Yesterday’s developments may result in the first such recomittal for a decade.
Also yesterday, it was revealed that shadow health secretary John Healey, who tabled a motion requesting the bill be re-sent to Committee, plans to publish Labour’s specific objections to the bill, joining the Lib Dems in doing so.
Given the significant changes to the bill Clegg gave a preview of, there will undoubtedly be speculation relating to Andrew Lansley’s future as well – but the fallout from the changes look like going further than that, with backbench Tory MPs setting out their ‘red lines’ which they insist on retaining.
Sending the bill back for more scrutiny is of course a welcome move as it rightly gives parliament and the medical profession further time to get the reforms right. Should all of the required changes be made – strengthening democratic accountability; retaining commissioning as a transparent and public function; ensuring competition isn’t expanded at the cost of patient care; and softening the pace of change – the bill itself will emerge much improved.
But what about the NHS in the meantime; what happens to the sweeping changes already taking place across the country?
Clegg insisted in his speech:
“We aren’t going to just sweep away tiers of NHS management overnight.”
Yet I’ve met several Primary Care Trust staff who have recently been laid off with the expectation of being hired soon by emerging GP-led consortia. My father, a GP in inner city Salford, is one of hundreds of primary care physicians eagerly awaiting the resolution of the political wrangling over the reforms.

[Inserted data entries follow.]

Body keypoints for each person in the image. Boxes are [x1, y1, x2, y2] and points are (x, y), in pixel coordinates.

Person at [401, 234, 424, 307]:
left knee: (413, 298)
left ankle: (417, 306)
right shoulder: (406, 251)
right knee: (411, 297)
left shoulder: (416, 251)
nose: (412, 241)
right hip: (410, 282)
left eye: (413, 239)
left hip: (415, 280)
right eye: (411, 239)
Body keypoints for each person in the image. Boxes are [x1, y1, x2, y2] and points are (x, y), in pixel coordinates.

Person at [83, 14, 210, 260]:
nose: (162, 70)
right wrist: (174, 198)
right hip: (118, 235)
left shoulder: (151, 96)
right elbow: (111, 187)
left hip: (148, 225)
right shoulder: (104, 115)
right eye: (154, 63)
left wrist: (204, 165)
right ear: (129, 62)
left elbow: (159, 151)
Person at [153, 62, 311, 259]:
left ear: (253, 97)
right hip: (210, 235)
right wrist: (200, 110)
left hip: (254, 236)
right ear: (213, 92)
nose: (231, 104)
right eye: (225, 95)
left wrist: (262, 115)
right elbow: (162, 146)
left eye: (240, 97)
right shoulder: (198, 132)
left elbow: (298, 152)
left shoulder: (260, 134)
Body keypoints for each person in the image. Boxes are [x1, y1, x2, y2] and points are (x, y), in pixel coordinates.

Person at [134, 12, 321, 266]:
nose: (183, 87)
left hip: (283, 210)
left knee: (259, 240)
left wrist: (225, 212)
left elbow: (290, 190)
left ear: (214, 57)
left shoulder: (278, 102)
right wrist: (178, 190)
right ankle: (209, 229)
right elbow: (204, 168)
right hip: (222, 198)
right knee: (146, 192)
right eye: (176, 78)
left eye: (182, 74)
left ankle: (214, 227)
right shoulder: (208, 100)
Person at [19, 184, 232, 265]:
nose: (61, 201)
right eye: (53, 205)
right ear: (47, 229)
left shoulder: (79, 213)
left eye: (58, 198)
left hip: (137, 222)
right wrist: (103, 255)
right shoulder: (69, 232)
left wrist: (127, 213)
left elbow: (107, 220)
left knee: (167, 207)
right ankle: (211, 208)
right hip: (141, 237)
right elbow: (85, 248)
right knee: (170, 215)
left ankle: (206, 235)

The uncertainty created by a prolonged process – necessary though that is – will surely add to the opportunity cost of implementing the Bill’s reforms.
Some of the changes Clegg set out yesterday are in direct conflict with the Tories’ leaked red lines – not least their apparent insistence on a rigid timetable for introducing GP commissioning across the country without exception, and the role of Monitor as a competition watchdog in a healthcare market.
If these really are red lines for the Tories, it shows their dogmatic adherence to the marketisation of the NHS, and puts into strong relief the battles yet to be won before the reforms are acceptable.
We may well look back at Clegg’s speech yesterday, calling yet again for substantial changes to the bill, as a turning point – not just for the reforms but for the coalition. What matters from here on in is that the personnel running the NHS, the doctors and nurses delivering world class care, are given clear guidance as to where the process goes from here.